►

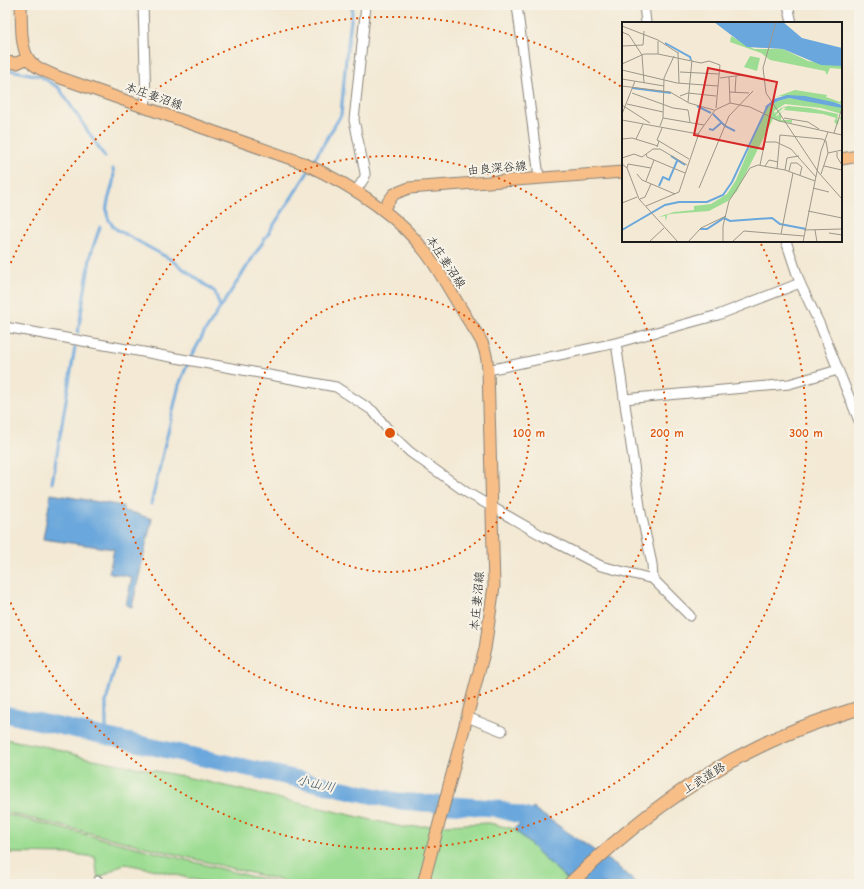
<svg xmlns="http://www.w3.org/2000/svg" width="864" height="889" font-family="'Comic Neue','Klee One',sans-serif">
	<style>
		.green { fill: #9ddd93; stroke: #5c7c58 }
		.water { fill: #6aa7dc; stroke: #43627c }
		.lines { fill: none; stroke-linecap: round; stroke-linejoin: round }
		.stream { stroke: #6aa7dc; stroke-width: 3 }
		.river { stroke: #6aa7dc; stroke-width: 17 }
		.minor-casing { stroke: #888278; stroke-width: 11 }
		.major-casing { stroke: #888278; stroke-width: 13 }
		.highway-casing { stroke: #888278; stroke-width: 15 }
		.minor { stroke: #fff; stroke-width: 9 }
		.major { stroke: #f7be88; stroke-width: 11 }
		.highway { stroke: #f7be88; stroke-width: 13 }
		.ring { fill: none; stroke: #de560d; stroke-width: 2; stroke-dasharray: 2 4 }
		.labels { text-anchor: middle; stroke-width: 4; stroke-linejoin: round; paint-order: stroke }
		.street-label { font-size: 12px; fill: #1c1c1c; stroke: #f7f3e8 }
		.water-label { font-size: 13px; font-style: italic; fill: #3b5469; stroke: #f7f3e8 }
		.inset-river { fill: none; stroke: #6aa7dc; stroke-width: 2 }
		.inset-road { fill: none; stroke: #9d978a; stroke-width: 1 }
		.view { fill: #d62828; fill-opacity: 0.15; stroke: #d62828; stroke-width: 2 }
		.inset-edge { fill: none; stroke: #1c1c1c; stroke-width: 2 }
		.centre { fill: #de560d; stroke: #f7f3e8; stroke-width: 2 }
		.ring-label { font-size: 12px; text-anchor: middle; font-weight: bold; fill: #de560d; stroke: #f7f3e8; stroke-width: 4; stroke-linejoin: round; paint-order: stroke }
	</style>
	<rect width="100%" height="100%" fill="#f7f3e8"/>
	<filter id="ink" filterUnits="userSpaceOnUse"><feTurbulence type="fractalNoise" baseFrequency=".025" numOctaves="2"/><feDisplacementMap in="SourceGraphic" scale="8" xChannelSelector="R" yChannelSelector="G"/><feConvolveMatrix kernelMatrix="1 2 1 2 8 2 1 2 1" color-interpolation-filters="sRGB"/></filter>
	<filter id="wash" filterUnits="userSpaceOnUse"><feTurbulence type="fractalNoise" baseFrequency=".012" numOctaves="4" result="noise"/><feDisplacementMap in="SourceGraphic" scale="16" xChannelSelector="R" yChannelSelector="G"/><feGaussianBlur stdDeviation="0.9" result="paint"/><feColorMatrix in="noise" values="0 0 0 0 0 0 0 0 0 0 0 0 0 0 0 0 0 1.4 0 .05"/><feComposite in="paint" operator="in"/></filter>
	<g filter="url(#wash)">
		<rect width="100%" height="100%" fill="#f3e9d4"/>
		<g class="green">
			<path d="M 5,739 L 53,748 L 83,757 L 182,776 L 402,827 L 489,823 L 514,829 L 572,884 L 295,884 L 5,812 Z"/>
			<path d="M 5,814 L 281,884 L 212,884 L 156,870 L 126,864 L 121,865 L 98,879 L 95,857 L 73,854 L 5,853 L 7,830 L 5,829 Z"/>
		</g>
		<g class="water">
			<path d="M 51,494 L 123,506 L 123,511 C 134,512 142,516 152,519 L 132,607 L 126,605 L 132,577 L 109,573 L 114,549 L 43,539 Z"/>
			<path d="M 533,808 L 618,867 L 637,884 L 572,884 L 514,829 L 527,817 Z"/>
		</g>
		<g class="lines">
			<g class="stream">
				<path d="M 5,69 L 40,76 L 59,88 L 105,157"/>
				<path d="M 314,160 L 341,115 L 346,58 L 353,5"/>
				<path d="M 113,169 C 118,191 94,209 116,229 L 170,259 L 215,292 L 220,307"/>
				<path d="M 78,332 L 91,253 L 100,227"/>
				<path d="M 52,483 L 75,347"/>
				<path d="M 151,504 L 179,385 L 188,363 L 204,333 L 308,172"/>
				<path d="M 106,737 L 106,702 L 117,659"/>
			</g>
			<path class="river" d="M 5,714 L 397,801 L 494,808 L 527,817 L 545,831"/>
		</g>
	</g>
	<g filter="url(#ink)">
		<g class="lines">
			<g class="minor-casing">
				<g id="minor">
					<path d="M 143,5 L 146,100 L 144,106"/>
					<path d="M 517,5 L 539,177"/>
					<path d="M 644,5 L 646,23"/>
					<path d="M 788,5 L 792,23"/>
					<path d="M 356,191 L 365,177 L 365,173 L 354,120 L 366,5"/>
					<path d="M 786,241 L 800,283 L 820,325 L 859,421"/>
					<path d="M 5,327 L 336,387 L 373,411 L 394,437 L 410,452 L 466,492 L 541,535 L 601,566 L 653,579 L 690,616"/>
					<path d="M 616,343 L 641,513 L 652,564 L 653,579"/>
					<path d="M 488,370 L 616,343 L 718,315 L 800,283"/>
					<path d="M 624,399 L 789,384 L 838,370"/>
					<path d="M 467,717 L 502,731"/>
					<path d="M 98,881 L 99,884"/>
				</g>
			</g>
			<g class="major-casing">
				<g id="major">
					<path d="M 21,5 C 22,22 19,53 33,64 C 41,71 52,74 61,78 L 303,163 C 349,184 396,212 427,254 C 440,272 450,291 462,310 C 476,335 486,339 488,370 L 494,586 L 485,649 L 423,884"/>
					<path d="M 5,62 L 17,63 L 28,58"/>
					<path d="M 841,159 L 859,156"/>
					<path d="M 383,209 L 394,194 L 409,188 L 623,172"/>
				</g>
			</g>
			<g class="highway-casing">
				<path id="highway" d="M 570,884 C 626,829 689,780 760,746 C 792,730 825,719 859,708"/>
			</g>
			<use href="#minor" class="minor"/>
			<use href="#major" class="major"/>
			<use href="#highway" class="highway"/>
		</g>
	</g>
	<g class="ring">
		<circle cx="390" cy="433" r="139"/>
		<circle cx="390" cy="433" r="277"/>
		<path d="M6 274A416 416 0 0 1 623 88M761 244A416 416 0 1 1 6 592"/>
	</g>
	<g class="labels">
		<g class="street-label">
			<text transform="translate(154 96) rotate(19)" y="4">本庄妻沼線</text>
			<text transform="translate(497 168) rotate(-5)" y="4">由良深谷線</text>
			<text transform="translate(446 262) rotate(56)" y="4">本庄妻沼線</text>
			<text transform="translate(477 601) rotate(-85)" y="4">本庄妻沼線</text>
			<text transform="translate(704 778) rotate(-32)" y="4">上武道路</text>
		</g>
		<g class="water-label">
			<text transform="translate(316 783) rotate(13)" y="5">小山川</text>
		</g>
	</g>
	<g transform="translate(622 22)">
		<rect width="220" height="220" fill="#f3e9d4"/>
		<path d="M 109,14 L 132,27 L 161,27 L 186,39 L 220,44 L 220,47 L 208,46 L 205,53 L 203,49 L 148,38 L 139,31 L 108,20 ZM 128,34 L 138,36 L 135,49 L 122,45 ZM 173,68 L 205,73 L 204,75 L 218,80 L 220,76 L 220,82 L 158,74 L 151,76 ZM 167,76 L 217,84 L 220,86 L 220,92 L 199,86 L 163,82 L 152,89 L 153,91 L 159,86 L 166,84 L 188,86 L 216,92 L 215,99 L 220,93 L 220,98 L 217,97 L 216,103 L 212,100 L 214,96 L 201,92 L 162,88 L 159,91 L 159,98 L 170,98 L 170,101 L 158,99 L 155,94 L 164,86 L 161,86 L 154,93 L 158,99 L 158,104 L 158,100 L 151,97 L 115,169 L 106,179 L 87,189 L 48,192 L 45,193 L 44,199 L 43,194 L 36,195 L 52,190 L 72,188 L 72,184 L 89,182 L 105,172 L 114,158 L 144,86 L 156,79 Z" fill="#9ddd93"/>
		<path d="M 92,0 L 161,0 L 180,16 L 220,26 L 220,44 L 199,43 L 161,27 L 125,25 ZM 165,73 L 183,74 L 211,80 L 220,83 L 220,86 L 167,76 L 156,79 L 144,86 L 143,85 L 152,77 Z" fill="#6aa7dc"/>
		<path class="inset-river" d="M 43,21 L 68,35 L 69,38M 10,66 L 49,71M 75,84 L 89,91M 91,92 L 103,104 L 113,109M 87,107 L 91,108 L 99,101M 49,134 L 63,143M 37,164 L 41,155 L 47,158 L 55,139M 78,207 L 85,207 L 102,196 L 108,199 L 150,196 L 158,202 L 184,207M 0,208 L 43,183 L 57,180 L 85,180 L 101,173 L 110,160 L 146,83"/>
		<path class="inset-road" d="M 154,0 L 141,46 L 144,71 L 197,151 L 220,177M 0,4 L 36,18 L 56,31M 0,10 L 7,13 L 20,33 L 22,61M 0,15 L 0,2M 36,19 L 36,32M 0,24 L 21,23 L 22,9M 56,30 L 57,61M 0,42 L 22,32 L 36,32 L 79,41 L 87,39 L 98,43M 0,48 L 55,61 L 96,64M 58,50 L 97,52M 107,55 L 108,81M 98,56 L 121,53M 0,57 L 42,64M 0,64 L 48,70 L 67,81 L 92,88M 108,70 L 127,71M 10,71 L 51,86 L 66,88 L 68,100M 113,71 L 114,54M 58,74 L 66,71 L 94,74M 66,80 L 70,38M 5,82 L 41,90M 0,83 L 28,101M 94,86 L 98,43M 0,92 L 13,59M 41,96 L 82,103M 162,96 L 186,100 L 197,107M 0,98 L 76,112 L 93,88 L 108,81 L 128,85 L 157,99 L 220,113M 38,104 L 41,96 L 42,56 L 52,34M 212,111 L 220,86M 0,117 L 10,116 L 36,124M 0,117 L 0,142M 14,117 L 21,102M 37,119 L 67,137M 142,120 L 154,120 L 169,127 L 194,155M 35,125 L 37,119 L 35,118 L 40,106M 215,130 L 215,135 L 220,143M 206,131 L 220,128M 24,132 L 25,135 L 63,151M 0,136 L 12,132 L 20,135 L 31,127 L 38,127 L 65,143M 0,142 L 5,146 L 17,177 L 56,220M 138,143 L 143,119M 143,144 L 147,138 L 156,140M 202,144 L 220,148M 5,146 L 6,142 L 29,146M 155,147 L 158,113 L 200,117 L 204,119 L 206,131 L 199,152M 163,148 L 165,136 L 177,134M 167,149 L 169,141 L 175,141 L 180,145 L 178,153M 15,152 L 20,158 L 53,172M 24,159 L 32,138M 77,166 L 107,94 L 131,69M 191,166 L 207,170M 18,177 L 23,175 L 29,162M 0,181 L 15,175M 24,184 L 57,170 L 77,111M 186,189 L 220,196M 182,208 L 220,207M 193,208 L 195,220M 207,211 L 220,213M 159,212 L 171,151M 27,220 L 42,206M 66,220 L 79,206 L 104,194M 101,220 L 101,204 L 107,179 L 128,146 L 136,143 L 163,148 L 193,159M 110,220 L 122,209 L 182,214M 181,220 L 199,129 L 206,110"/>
		<path class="view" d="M 86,46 L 155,60 L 141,127 L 72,113 Z"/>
		<rect width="220" height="220" class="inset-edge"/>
	</g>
	<circle cx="390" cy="433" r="6" class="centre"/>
	<g class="ring-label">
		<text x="529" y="437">100 m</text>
		<text x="667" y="437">200 m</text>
		<text x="806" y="437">300 m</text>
	</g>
	<rect width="864" height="889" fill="none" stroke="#f7f3e8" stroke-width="20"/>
</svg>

◄

* [Assignment]:
Above are the entries. Output exactly the lines beginning with the line that has "none; stroke: #de560d;" and ending with the line that has "middle; stroke-width: 4;".

* [Answer for the task]:
		.ring { fill: none; stroke: #de560d; stroke-width: 2; stroke-dasharray: 2 4 }
		.labels { text-anchor: middle; stroke-width: 4; stroke-linejoin: round; paint-order: stroke }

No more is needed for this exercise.